DU QUEER DU!

Als Aktivist – nein, als Aktivist*in kam ich in den letzten Tagen ins Grübeln. Als Kind merkte ich, dass ich anders bin. Ich wurde als Weichei, als Memme, als «Meitschi» bezeichnet. Was Jungs machten – Fussballspielen etwa – interessierte mich wenig. Als ich dann entdeckte, dass ich auf Jungs stehe, verstand ich auch, warum ich ein «Meitschi» bin. Logisch, Schwule sind ja bekanntlich «weibische Männer»!

Ich habe immer wieder das Bedürfnis, mich mitzuteilen: Schreibe, blogge und mache Radio. Deshalb besuchte ich auch vor ein paar Tagen einen von den HAB organisierten Medienworkshop bei Amnesty International. Und da wurde mir bewusst: Wir Aktivist*innen schreiben und sprechen sehr oft so, dass es der heteronormative Mensch gar nicht versteht. Dieser versteht sicher nicht mal das Wort «heteronormativ» und merkt erst, was ich meine, wenn ich ihn als «stinknormal» bezeichne (und provoziere).

Letzte Woche wurde während einem Fussballspiel Schweiz gegen Deutschland in Biel von Sicherheitsmitarbeitenden eine Zaunfahne mit der Aufschrift «Fussballfans gegen Homophobie» entfernt. Grund: Weder das Schweizer Radio und Fernsehen noch der Schweizerische Fussballverband lasse Banner mit politischem Inhalt zu. Später korrigierte sich der Fussballverband. Nicht das Schweizer Radio und Fernsehen hätte vor Ort interveniert, die Aufforderung zum Abhängen des Banners sei «aus Überraschung und einer Fehleinschätzung über dessen Botschaft» erfolgt. Fehleinschätzung über dessen Botschaft? Was kann am Wort «Homophobie» falsch verstanden werden?

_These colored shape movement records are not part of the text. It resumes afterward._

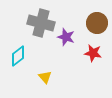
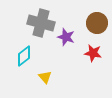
cyan diamond: moved 6 px right
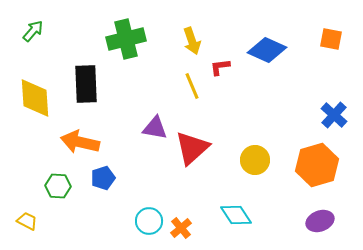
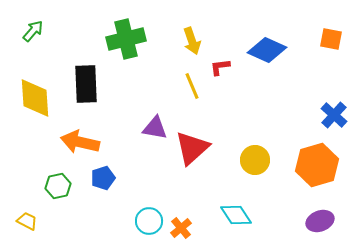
green hexagon: rotated 15 degrees counterclockwise
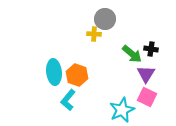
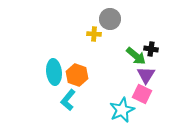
gray circle: moved 5 px right
green arrow: moved 4 px right, 2 px down
purple triangle: moved 1 px down
pink square: moved 5 px left, 3 px up
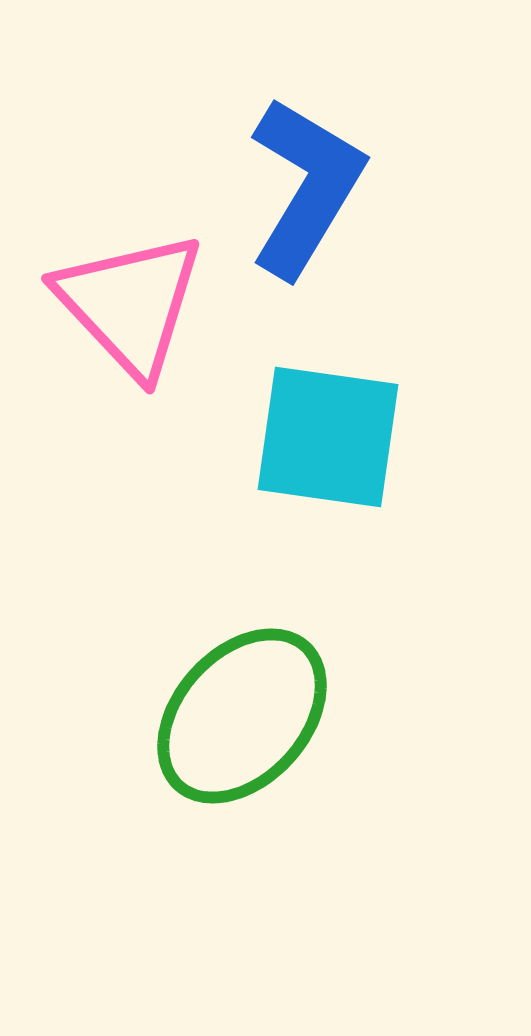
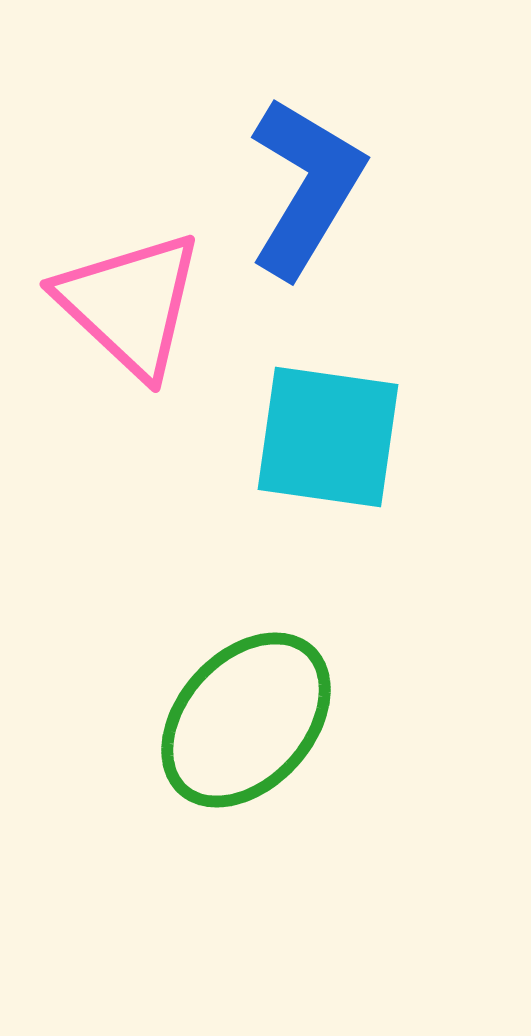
pink triangle: rotated 4 degrees counterclockwise
green ellipse: moved 4 px right, 4 px down
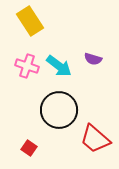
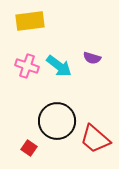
yellow rectangle: rotated 64 degrees counterclockwise
purple semicircle: moved 1 px left, 1 px up
black circle: moved 2 px left, 11 px down
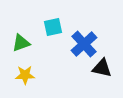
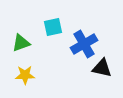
blue cross: rotated 12 degrees clockwise
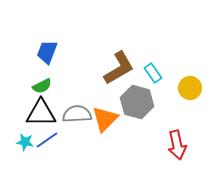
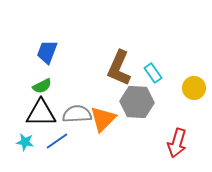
brown L-shape: rotated 144 degrees clockwise
yellow circle: moved 4 px right
gray hexagon: rotated 12 degrees counterclockwise
orange triangle: moved 2 px left
blue line: moved 10 px right, 1 px down
red arrow: moved 2 px up; rotated 28 degrees clockwise
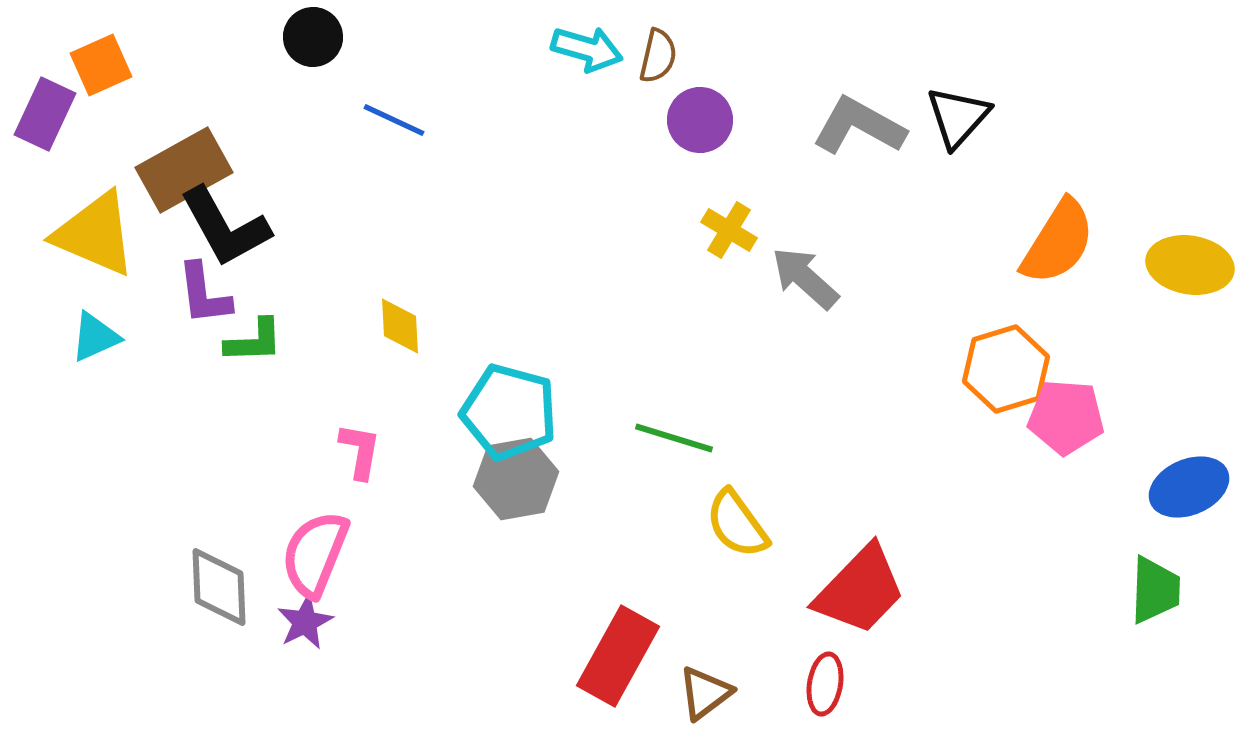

Die HABS streichen per sofort den Zusatz «Homosexuelle Arbeitsgruppen Basel» und ersetzen ihn mit «Queer Basel». Bei der Gründung der HABS 1972 verursachte das Wörtchen «homosexuell» den Stinknormalen noch Kopfweh. Heute ist unsere Community eindeutig noch bunter als damals – und Trans- und Intermenschen «mitmeinen», tönt ziemlich herablassend. Also ist der neue Name richtig. Und er wäre auch für die Homosexuellen Arbeitsgruppen Zürich und Homosexuellen Arbeitsgruppen Bern wichtig.

Gemäss Wikipedia bezeichnet «queer» als Eigenschaftswort Dinge, Handlungen oder Personen, die von der Norm abweichen und den angenommenen Zwang zur Heteronormativität auflösen. Menschen sollen ihr Leben mit unterschiedlichen Vorstellungen, sexuellen Orientierungen und Geschlechtsidentitäten in Frieden leben dürfen.

Das Eigenschaftswort «queer» als Sammelbegriff für unsere bunte Community? Perfekt! Aber versteht der «stinknormale» Mensch das Wort ohne lange Erklärungen?

Ich meine, dass «queer» perfekt als Überbegriff zu unserer Community passt und von den Stinknormalen verstanden wird – sicher besser verstanden wird als LGBTIQ*. Allerdings: Bis der stinknormale Mensch Schimpfwörter wie «Transe» oder «Schwule Sau» durch «DU QUEER DU» ersetzt hat, dauert einen Moment.